РАЗДЕЛ ДОКУМЕНТА:
↓
Назад: 6. Жизнь в Средние века[91]
Дальше: 8. Добропорядочные люди[116]

7. Судьба Томаса Пейна

Хотя Томас Пейн сыграл важную роль в двух революциях и едва не был повешен за попытку совершить третью, в наши дни он основательно подзабыт. Нашим прадедам он казался чем-то вроде земного воплощения сатаны, предателем-безбожником, восставшим против своего Бога и своего короля. К нему очень враждебно относились три человека, в остальном ничем друг с другом не связанные – Питт, Робеспьер и Вашингтон. Первые двое добивались его смерти, тогда как третий аккуратно воздерживался от мер по спасению его жизни. Питт и Вашингтон ненавидели его за то, что он был демократом, Робеспьер – за то, что он был против казни короля и господства террора. Такова уж была судьба Пейна – его всегда почитала оппозиция и ненавидели правительства: когда Вашингтон еще боролся с англичанами, он отзывался о Пейне с величайшей похвалой; Франция осыпала его почестями, пока к власти не пришли якобинцы; даже в Англии самые выдающиеся виги дружили с ним и привлекали к составлению своих манифестов. Как и у других людей, у него были недостатки, но ненавидели и успешно чернили Пейна именно за его достоинства.

Важность Пейна для истории заключается в том, что он сделал проповедь демократии демократичной. В XVIII столетии существовали демократы среди английской и французской аристократии, среди философеев (philosophes) и священников-нонконформистов. Но все они излагали свои политические спекуляции в форме, предназначенной лишь для образованной публики. Пейн, в самой доктрине которого не было ничего нового, оказался новатором с точки зрения ее изложения: его сочинения были простыми, ясными, без излишней учености, такими, что их мог понять любой грамотный рабочий. Это делало его опасным; когда же к другим своим преступлениям он добавил религиозную ересь, защитники привилегий не упустили возможности предать его бесчестью.
↑
ЗАДАНИЕ: Перескажите текст о Томасе Пейне в двух предложениях.

ИСХОДНЫЕ ДАННЫЕ:
↓
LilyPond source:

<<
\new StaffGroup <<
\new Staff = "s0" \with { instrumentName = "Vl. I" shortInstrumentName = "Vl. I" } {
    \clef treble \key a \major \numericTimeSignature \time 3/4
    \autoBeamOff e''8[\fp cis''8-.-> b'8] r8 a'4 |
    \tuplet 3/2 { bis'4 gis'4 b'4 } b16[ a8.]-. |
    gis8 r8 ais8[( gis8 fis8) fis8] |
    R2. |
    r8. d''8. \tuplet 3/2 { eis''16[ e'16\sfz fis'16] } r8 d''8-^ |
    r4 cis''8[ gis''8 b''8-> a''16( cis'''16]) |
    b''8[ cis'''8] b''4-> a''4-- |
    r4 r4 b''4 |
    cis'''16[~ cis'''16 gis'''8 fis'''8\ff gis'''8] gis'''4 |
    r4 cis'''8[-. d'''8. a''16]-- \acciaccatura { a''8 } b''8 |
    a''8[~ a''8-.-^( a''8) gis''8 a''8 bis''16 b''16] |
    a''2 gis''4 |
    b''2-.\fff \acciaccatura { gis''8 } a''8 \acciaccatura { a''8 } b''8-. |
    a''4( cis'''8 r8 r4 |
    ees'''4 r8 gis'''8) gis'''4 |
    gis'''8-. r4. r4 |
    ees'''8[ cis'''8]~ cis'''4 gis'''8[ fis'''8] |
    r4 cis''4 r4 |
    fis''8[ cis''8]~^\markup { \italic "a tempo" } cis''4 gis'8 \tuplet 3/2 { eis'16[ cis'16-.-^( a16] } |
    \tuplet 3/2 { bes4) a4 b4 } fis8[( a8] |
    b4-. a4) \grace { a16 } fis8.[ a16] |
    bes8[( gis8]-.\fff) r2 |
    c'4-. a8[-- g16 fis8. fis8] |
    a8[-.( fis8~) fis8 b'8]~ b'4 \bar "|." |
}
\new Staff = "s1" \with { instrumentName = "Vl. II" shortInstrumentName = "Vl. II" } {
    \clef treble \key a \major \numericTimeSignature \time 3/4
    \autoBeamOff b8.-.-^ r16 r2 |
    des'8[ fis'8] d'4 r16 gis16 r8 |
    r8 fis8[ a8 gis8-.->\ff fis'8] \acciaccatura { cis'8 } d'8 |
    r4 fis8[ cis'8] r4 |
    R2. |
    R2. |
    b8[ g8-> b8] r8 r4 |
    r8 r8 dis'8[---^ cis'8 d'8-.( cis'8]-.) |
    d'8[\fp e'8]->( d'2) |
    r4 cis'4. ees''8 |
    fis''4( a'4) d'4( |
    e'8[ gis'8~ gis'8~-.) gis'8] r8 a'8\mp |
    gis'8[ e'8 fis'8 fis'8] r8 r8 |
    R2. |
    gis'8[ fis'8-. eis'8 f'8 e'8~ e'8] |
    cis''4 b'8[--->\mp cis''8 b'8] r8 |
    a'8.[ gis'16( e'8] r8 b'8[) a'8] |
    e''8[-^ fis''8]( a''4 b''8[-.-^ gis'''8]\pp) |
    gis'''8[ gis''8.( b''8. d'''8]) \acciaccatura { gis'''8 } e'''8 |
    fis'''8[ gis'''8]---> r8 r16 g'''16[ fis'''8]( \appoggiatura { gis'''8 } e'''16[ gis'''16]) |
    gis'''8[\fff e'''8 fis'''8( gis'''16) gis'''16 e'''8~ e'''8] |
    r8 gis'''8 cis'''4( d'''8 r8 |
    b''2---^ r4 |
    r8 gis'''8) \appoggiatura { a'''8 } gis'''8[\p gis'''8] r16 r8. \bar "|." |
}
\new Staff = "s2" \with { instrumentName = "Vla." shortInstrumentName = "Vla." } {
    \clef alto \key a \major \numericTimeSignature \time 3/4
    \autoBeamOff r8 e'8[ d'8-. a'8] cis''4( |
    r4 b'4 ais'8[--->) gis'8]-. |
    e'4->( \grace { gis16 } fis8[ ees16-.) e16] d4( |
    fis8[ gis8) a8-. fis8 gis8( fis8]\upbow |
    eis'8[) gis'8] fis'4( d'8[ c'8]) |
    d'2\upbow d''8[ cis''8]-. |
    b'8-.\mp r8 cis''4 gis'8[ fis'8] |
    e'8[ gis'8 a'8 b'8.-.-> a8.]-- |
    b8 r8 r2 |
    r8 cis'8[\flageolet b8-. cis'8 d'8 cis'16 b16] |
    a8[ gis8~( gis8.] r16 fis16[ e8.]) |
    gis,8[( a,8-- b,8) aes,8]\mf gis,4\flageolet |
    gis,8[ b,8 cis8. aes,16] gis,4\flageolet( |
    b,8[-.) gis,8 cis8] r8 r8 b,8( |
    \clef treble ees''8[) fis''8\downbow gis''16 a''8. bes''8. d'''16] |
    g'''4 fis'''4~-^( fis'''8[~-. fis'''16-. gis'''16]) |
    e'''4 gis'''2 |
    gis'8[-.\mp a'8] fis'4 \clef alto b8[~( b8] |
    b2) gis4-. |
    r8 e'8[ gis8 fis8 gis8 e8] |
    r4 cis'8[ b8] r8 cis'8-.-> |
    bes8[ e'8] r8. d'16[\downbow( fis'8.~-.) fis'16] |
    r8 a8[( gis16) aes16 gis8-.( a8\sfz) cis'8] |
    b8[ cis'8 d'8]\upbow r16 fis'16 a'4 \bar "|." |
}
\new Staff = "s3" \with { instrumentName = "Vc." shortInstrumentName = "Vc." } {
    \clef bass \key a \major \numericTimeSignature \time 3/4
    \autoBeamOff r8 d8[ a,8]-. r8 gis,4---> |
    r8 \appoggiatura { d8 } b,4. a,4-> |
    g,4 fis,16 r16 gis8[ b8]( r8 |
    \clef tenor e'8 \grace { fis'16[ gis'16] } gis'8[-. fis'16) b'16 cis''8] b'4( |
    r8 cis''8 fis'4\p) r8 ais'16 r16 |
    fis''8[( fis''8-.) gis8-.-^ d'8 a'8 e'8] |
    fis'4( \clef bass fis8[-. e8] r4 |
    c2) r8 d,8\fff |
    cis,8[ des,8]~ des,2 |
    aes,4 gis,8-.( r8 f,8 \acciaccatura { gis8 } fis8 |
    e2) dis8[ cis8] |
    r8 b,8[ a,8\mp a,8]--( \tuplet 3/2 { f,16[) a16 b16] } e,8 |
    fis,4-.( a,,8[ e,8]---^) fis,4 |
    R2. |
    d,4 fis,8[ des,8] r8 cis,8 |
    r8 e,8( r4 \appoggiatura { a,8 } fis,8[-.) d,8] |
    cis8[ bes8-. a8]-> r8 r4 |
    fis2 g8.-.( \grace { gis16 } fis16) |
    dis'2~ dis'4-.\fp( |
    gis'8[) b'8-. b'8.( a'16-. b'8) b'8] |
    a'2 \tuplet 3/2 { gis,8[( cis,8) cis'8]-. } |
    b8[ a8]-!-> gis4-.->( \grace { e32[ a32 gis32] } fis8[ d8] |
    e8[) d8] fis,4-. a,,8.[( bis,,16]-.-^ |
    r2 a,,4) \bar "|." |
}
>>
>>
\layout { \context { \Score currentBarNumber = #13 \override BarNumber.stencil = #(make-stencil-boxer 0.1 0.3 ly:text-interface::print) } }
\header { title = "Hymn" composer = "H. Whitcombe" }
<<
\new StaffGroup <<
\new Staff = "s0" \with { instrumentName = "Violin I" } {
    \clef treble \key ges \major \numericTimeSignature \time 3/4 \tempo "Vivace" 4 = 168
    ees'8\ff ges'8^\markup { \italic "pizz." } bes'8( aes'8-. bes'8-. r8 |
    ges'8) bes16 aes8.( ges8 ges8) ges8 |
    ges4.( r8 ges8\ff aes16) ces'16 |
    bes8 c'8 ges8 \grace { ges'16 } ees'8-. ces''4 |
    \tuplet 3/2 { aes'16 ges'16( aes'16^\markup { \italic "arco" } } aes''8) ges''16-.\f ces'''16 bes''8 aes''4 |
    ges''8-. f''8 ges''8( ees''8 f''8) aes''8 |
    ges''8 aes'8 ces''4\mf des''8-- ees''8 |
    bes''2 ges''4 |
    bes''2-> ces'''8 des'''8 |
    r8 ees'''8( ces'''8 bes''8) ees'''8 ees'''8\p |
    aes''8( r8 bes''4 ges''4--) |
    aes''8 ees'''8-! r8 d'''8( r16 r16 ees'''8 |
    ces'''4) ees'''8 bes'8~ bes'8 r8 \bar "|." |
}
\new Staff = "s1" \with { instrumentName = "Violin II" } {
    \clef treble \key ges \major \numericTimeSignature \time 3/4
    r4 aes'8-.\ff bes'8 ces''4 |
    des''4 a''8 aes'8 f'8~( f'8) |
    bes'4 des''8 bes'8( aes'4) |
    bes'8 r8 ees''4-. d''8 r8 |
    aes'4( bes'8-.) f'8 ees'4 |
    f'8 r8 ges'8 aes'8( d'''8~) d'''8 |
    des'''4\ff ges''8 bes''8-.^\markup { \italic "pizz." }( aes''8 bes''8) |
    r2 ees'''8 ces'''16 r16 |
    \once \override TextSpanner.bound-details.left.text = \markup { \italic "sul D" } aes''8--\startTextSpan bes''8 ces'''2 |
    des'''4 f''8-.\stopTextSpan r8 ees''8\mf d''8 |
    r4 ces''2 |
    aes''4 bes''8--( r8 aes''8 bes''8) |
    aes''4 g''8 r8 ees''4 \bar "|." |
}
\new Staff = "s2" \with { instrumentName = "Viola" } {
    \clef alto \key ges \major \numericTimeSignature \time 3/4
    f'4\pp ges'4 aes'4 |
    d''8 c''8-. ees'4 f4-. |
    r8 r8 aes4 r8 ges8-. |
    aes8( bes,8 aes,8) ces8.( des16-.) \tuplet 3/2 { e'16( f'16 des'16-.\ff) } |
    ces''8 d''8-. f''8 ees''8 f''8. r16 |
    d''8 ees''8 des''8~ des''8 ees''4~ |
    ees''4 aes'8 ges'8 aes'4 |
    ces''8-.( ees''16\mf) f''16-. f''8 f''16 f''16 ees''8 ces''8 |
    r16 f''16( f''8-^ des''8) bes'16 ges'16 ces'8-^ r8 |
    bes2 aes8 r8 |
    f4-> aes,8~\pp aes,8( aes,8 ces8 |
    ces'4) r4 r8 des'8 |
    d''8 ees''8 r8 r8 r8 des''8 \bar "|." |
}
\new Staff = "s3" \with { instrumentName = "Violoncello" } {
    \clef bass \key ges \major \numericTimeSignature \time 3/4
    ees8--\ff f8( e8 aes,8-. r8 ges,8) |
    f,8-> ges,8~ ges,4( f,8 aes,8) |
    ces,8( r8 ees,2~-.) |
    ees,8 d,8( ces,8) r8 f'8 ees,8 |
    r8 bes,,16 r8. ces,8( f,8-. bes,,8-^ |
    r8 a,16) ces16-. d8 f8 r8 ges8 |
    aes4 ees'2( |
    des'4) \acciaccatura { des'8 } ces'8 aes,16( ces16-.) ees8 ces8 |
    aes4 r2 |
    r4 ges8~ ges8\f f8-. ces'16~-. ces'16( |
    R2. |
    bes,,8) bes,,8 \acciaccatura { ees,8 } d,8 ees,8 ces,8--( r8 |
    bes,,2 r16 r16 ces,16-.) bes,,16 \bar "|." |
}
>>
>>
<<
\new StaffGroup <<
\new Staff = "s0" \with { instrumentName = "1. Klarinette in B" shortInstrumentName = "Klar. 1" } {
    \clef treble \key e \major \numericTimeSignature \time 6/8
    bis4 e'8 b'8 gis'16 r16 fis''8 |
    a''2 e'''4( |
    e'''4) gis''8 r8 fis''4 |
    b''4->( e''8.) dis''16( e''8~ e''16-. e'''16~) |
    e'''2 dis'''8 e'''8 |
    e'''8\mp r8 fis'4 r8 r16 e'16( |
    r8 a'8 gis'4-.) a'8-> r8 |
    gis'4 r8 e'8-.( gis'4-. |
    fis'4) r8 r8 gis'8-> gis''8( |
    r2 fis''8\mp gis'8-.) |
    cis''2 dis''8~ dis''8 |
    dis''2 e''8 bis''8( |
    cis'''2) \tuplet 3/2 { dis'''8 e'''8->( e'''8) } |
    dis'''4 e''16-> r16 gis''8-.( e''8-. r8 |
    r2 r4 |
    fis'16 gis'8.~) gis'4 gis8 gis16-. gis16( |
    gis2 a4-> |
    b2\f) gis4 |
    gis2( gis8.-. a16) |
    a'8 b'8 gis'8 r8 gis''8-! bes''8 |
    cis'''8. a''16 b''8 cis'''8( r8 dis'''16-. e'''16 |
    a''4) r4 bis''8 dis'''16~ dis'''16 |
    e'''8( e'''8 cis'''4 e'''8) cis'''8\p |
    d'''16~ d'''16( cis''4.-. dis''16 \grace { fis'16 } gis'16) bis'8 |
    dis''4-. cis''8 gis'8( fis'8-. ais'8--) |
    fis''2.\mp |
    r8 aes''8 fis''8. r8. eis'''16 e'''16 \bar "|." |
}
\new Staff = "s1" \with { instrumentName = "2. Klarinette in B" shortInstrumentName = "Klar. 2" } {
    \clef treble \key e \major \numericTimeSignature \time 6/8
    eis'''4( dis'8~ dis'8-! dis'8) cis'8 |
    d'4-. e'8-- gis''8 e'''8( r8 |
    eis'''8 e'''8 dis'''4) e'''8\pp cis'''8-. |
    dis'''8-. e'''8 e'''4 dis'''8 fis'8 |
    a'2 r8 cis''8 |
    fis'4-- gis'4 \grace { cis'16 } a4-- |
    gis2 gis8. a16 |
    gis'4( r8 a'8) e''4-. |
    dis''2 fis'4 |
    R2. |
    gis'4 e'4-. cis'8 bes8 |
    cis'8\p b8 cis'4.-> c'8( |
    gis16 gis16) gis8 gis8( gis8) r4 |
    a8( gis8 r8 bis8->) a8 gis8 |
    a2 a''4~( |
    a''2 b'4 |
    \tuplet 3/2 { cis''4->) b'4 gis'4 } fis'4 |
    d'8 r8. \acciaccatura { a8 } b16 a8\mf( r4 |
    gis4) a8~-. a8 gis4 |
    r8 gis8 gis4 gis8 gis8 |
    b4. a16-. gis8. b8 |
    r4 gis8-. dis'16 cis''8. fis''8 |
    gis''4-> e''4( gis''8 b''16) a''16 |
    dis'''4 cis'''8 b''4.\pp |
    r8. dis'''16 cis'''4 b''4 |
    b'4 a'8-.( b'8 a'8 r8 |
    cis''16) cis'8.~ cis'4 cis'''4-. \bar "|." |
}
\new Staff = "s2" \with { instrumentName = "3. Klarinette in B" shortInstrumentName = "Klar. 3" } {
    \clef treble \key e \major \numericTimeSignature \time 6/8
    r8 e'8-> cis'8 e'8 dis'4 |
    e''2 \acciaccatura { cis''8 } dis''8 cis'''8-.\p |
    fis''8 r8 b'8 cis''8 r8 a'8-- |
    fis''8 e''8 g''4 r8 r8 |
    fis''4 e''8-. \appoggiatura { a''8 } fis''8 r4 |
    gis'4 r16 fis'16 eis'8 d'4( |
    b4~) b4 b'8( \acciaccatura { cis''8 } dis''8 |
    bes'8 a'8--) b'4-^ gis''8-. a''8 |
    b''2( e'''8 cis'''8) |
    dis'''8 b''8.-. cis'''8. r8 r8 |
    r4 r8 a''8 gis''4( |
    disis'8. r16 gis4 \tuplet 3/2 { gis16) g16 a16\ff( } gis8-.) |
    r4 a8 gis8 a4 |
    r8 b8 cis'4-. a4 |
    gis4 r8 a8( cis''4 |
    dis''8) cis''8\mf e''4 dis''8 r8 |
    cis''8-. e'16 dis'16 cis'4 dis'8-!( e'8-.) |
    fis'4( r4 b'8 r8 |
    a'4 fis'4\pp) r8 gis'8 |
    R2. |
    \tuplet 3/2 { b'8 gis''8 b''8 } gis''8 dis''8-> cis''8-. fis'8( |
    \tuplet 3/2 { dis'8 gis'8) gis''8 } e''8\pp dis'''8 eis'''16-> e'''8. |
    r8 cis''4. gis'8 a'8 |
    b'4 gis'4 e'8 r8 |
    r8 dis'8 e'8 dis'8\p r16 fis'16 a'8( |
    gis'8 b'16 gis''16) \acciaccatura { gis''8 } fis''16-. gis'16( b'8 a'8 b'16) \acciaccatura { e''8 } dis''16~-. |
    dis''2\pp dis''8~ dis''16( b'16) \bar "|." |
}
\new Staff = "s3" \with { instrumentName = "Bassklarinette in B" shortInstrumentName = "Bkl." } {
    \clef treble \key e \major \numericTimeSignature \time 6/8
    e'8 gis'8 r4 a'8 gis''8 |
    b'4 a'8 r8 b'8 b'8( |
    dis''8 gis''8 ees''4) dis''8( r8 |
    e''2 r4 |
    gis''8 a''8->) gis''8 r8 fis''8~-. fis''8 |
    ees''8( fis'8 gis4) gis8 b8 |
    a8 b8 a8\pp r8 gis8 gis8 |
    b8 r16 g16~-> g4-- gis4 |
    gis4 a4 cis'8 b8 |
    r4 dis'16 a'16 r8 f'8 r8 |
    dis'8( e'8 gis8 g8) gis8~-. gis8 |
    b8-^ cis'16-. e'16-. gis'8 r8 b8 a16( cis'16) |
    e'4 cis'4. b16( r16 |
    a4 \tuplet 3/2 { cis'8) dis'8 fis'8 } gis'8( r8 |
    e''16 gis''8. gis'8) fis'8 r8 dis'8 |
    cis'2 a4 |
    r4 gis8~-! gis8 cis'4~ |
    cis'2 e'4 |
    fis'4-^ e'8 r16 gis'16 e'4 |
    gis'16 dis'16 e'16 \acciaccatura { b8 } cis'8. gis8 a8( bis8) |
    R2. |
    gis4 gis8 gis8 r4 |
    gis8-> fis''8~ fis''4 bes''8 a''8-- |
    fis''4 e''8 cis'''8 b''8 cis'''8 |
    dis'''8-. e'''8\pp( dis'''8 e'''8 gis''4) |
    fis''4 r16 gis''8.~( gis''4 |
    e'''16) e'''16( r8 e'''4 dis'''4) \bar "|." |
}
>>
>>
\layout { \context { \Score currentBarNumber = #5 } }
↑
РЕЗУЛЬТАТ ВЫПОЛНЕНИЯ: Томас Пейн, сыгравший важную роль в двух революциях, в наши дни основательно подзабыт, а при жизни его почитала оппозиция и ненавидели правительства, причем чернили его именно за достоинства. Его значение для истории в том, что он сделал проповедь демократии демократичной: он излагал ее так просто и ясно, что его сочинения мог понять любой грамотный рабочий.